Years ago, here in Santa Barbara, I went to a debate about same-sex marriage between Jonathan Rauch and Maggie Gallagher. Rauch, author of Gay marriage: Why it is good for gays, good for straights, and good for America, of course took the pro side. If the name Maggie Gallagher is, to you, an infamous one, then you already know that she opposes same-sex marriage.
As I remember the event, early on, Rauch posed a question to the audience: How many believe the government should simply get out of the marriage business? A fair number of hands went up. He said, in some polite way – forget about it; that will never happen.
He may be right about that, but in the interim, the idea just keeps bobbing up again and again. Below are two examples just from the past few days.
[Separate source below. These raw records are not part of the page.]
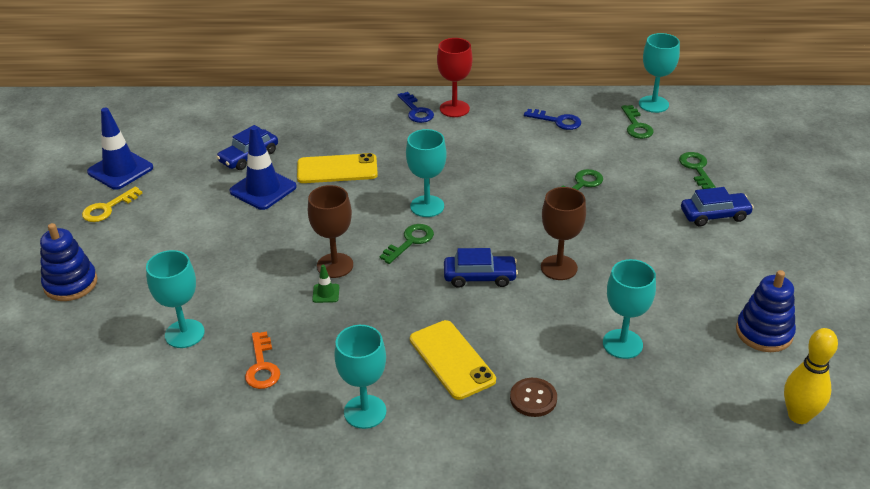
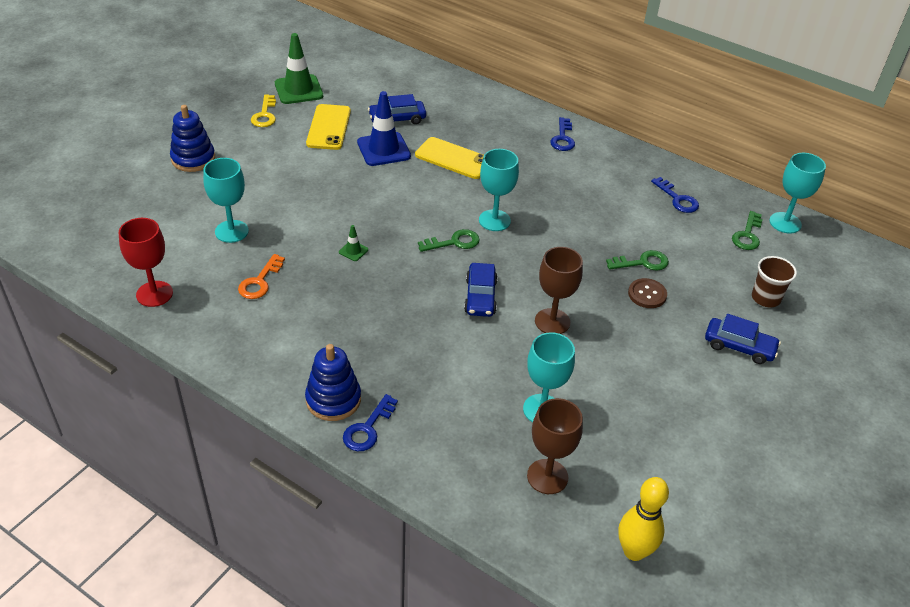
camera: 30 degrees right, 5 degrees up
yellow key [82,186,143,222] -> yellow key turned 75 degrees counterclockwise [251,95,276,127]
blue traffic cone [87,108,153,190] -> green traffic cone [275,33,323,104]
brown goblet [308,185,353,278] -> brown goblet moved to [527,398,583,494]
turquoise goblet [334,325,386,429] -> none
yellow phone [410,320,496,400] -> yellow phone moved to [306,104,351,150]
red goblet [437,38,473,117] -> red goblet moved to [119,218,173,307]
blue car [444,248,518,288] -> blue car turned 60 degrees clockwise [464,263,498,317]
brown button [510,378,557,417] -> brown button moved to [628,278,667,308]
green key [679,152,716,189] -> brown cup [752,256,797,307]
blue stacking toy [736,270,796,352] -> blue stacking toy moved to [305,344,361,421]
none -> blue key [343,394,398,451]

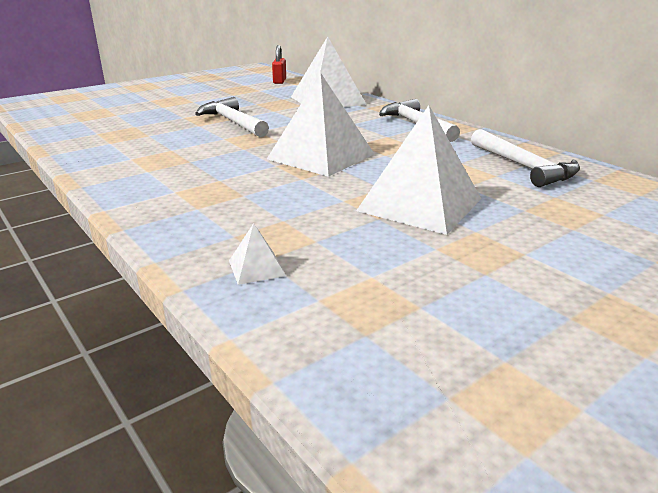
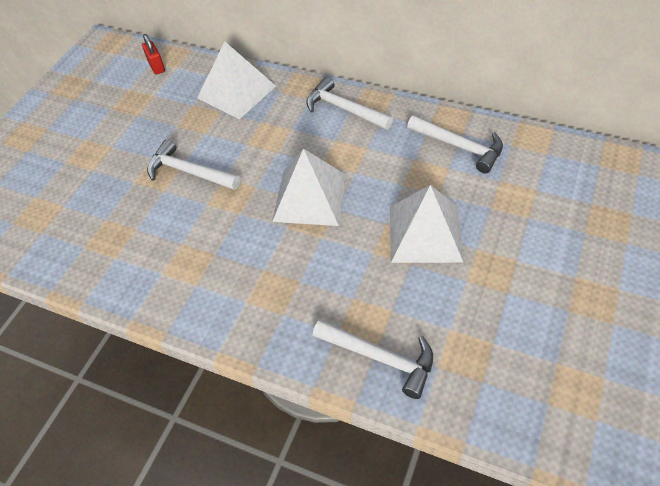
camera: 25 degrees left, 25 degrees up
white pyramid [229,223,286,285] -> white hammer [313,320,433,399]

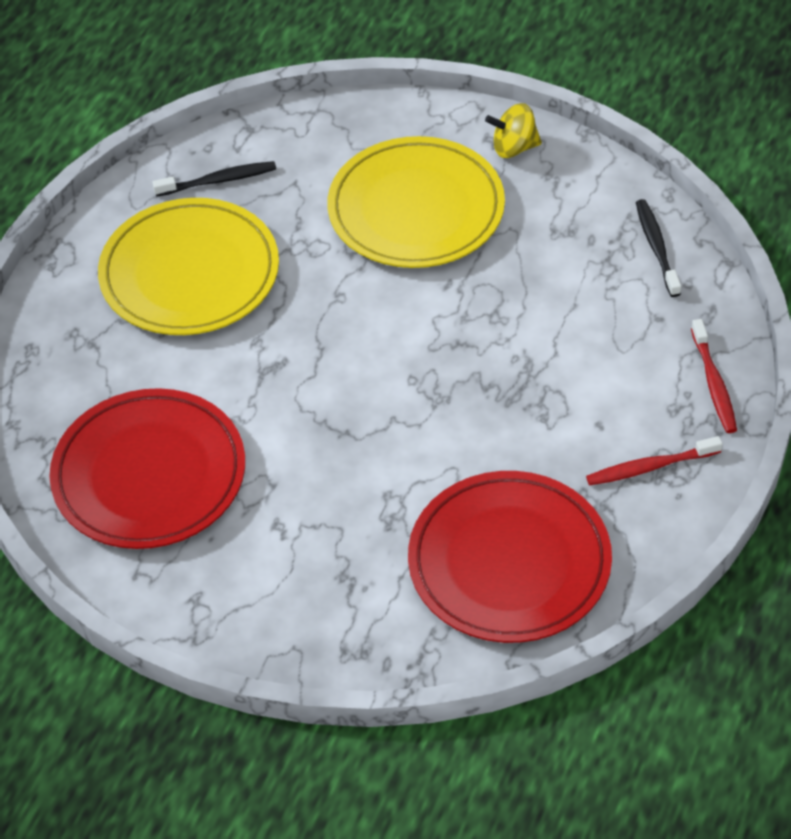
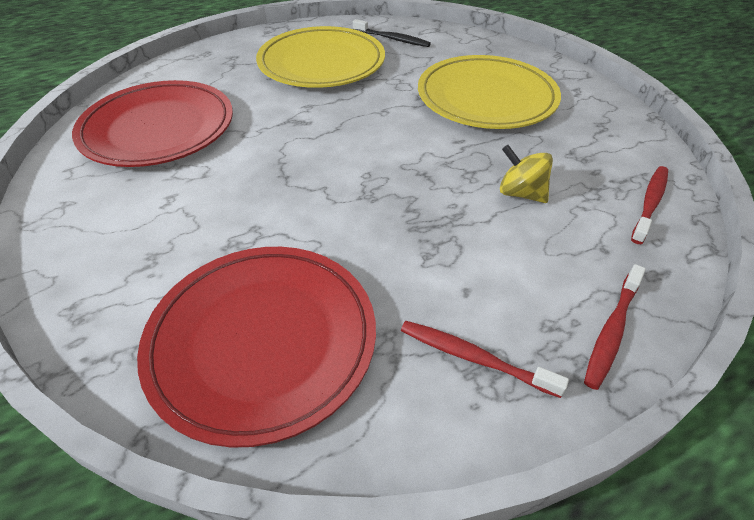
camera: 40 degrees right, 5 degrees down
yellow spinning top [485,103,542,158] -> yellow spinning top moved to [500,145,553,203]
black toothbrush [636,199,681,297] -> red toothbrush [631,166,668,244]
Rajiv alerted me to the article from Slate (thanks, Rajiv) and I just discovered the one from the Huffington Post.
The title of the article in Slate by David Boaz is simply, “Privatize Marriage.” Here’s some of what he said:
“Why should the government be in the business of decreeing who can and cannot be married? …why should anyone have – or need to have – state sanction for a private relationship?
“Make [marriage] a private contract between two individuals…Under a privatized system of marriage, courts and governments would recognize any couple’s contract – or, better yet, eliminate whatever government-created distinction turned on whether a person was married or not.”
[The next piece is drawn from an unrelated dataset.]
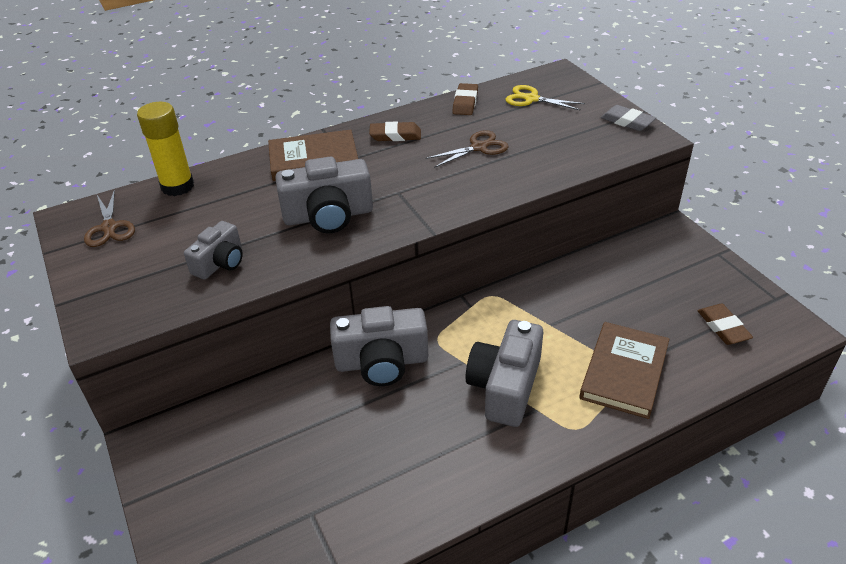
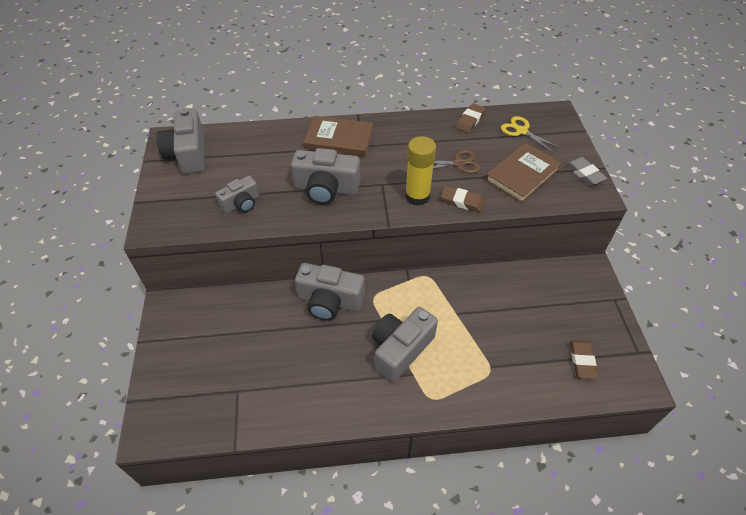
camera: 20 degrees right, 10 degrees up
brown scissors [84,189,135,247] -> grey camera [156,108,205,174]
yellow glue stick [137,102,194,196] -> yellow glue stick moved to [405,136,436,206]
brown eraser [369,121,421,141] -> brown eraser moved to [441,186,485,212]
brown book [579,322,669,419] -> brown book moved to [485,143,562,203]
“perhaps the next step isn’t to, once again, expand the otherwise narrow definition of marriage, but to altogether abolish the false distinction between married families and other equally valid but unrecognized partnerships.
“No, that doesn’t mean I want to marry three women at the same time or a goat. It means that I think I should be able to decide what constitutes my family – whether it’s me and my same-sex partner and our toddler, or me and my elderly mother and father, or me and my best friend who want to care for and love each other but not necessarily to be intimate. The job of the state is to protect my family and our rights – not decide that two parents plus kids makes a family and everything else is an exception to the rule at best.”
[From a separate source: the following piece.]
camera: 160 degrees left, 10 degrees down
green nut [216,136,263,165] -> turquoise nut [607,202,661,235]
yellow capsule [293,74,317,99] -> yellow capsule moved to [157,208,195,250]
When I asked, over at Living Single and at the Huffington Post, why you should have to be part of any kind of a couple in order to be accorded the same basic benefits and protections as married people, some readers expressed hostility. Why can’t I just celebrate the Prop 8 ruling and not try to make a singles issue out of it, they asked. I like something else Sally Kohn said in her critique:
“While certainly worth celebrating, the Proposition 8 ruling says that gay people are equal to straight people as long as they act like straight people. But the fundamental right to be treated equally, even if you are and act different, remains beyond reach.”
That last sentence isn’t just about GLBT individuals.